#### [本文抜粋]
^^^^^^^^^^^^^^^^

その名も「CUPID」(Chaotic Unmanned Personal Intercept Drone)というドローンで、なんと8万ボルトの電撃を発射することができます。

 

CUPID

 

衝撃的なデモを公開

動画の中では「Amazonは荷物を運ぶが、俺達は8万ボルトを運ぶぜ」という衝撃的なメッセージが流れていますが、冗談ではなく、本当に人に向かって8万ボルトの電撃を発射するデモを行っています。

 

 

CUPIDのドローンは6つの回転翼を持つヘクサコプターで、8万ボルトのスタンガンを搭載しています。アメリカ国内の警察官が利用しているテーザー銃(電撃によって犯人を動けなくする銃)は5万ボルトが最大出力となっているため、8万ボルトという数値が如何に高い数値かというのを伺い知ることができます。

 

高度なテクノロジーを利用

CUPIDはChaotic Moon社のWilliam Whurley Hurley氏がデザインを担当したドローンで、心臓部の装置は極めて複雑な構造をしています。CUPIDが生み出す電磁場は周囲に強力な電圧を放つ危険性があるため、5フィート(約1.5メートル)は離れる必要があります。電磁パルスの放射からドローン本体内部の精密機器を守るために、電磁場から保護する伝導性の箱(ファラデー箱)を利用してドローン内部の電子機器を包み込んでいます。もしそれがなければ、電磁パルスの放射後にドローンは故障して地面に墜落してしまいます。

Whurley氏は世界中でCUPIDが防犯目的で利用されるようになると考えています。家の入り口に不審な人間が入ってきた場合、CUPIDが作動し、その人に近付いていくと同時に、家の所有者に警報が告げられ、不審者の様子を映し出します。所有者が不審者を確認し、知らない人間だとCUPIDに返答するとドローンは不審者に対して音声警告を発します。不審者が警告を無視した場合には、CUPIDは警察が到着するまでその人を追跡し続けるという仕組みです。

^^^^^^^^^^^^^^^^

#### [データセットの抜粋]
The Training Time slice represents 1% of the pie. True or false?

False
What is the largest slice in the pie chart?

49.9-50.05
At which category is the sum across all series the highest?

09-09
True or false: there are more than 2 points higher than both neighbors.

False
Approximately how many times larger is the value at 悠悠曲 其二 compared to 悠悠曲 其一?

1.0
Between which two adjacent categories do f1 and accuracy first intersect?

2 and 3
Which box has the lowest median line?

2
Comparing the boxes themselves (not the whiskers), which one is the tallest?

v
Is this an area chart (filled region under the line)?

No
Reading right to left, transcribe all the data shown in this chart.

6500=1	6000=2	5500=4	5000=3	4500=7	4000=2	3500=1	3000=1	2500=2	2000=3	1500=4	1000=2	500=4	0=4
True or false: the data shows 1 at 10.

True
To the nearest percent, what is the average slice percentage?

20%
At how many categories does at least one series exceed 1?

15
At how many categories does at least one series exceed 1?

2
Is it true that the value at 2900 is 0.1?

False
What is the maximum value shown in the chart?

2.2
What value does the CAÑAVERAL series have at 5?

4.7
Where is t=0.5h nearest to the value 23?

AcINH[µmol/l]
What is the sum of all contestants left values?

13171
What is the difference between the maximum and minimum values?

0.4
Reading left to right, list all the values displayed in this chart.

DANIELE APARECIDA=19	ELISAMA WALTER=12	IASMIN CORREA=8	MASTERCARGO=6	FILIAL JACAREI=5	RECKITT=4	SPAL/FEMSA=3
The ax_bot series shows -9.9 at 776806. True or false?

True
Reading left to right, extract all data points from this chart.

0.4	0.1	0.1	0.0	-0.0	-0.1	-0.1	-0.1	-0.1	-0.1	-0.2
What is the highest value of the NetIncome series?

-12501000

^^^^^^^^^^^^^^^^

#### [課題]
CUPIDの文章のうち、「その名も「CUPID」(Chaotic Unmanned Personal」を含む語句で始まり「発射するデモを行っています。」で終わる部分を、「8万ボルト」を「10万ボルト」に書き換えて示しなさい。 行は参照しなくてかまいません。

#### [解答]
その名も「CUPID」(Chaotic Unmanned Personal Intercept Drone)というドローンで、なんと10万ボルトの電撃を発射することができます。

 

CUPID

 

衝撃的なデモを公開

動画の中では「Amazonは荷物を運ぶが、俺達は10万ボルトを運ぶぜ」という衝撃的なメッセージが流れていますが、冗談ではなく、本当に人に向かって10万ボルトの電撃を発射するデモを行っています。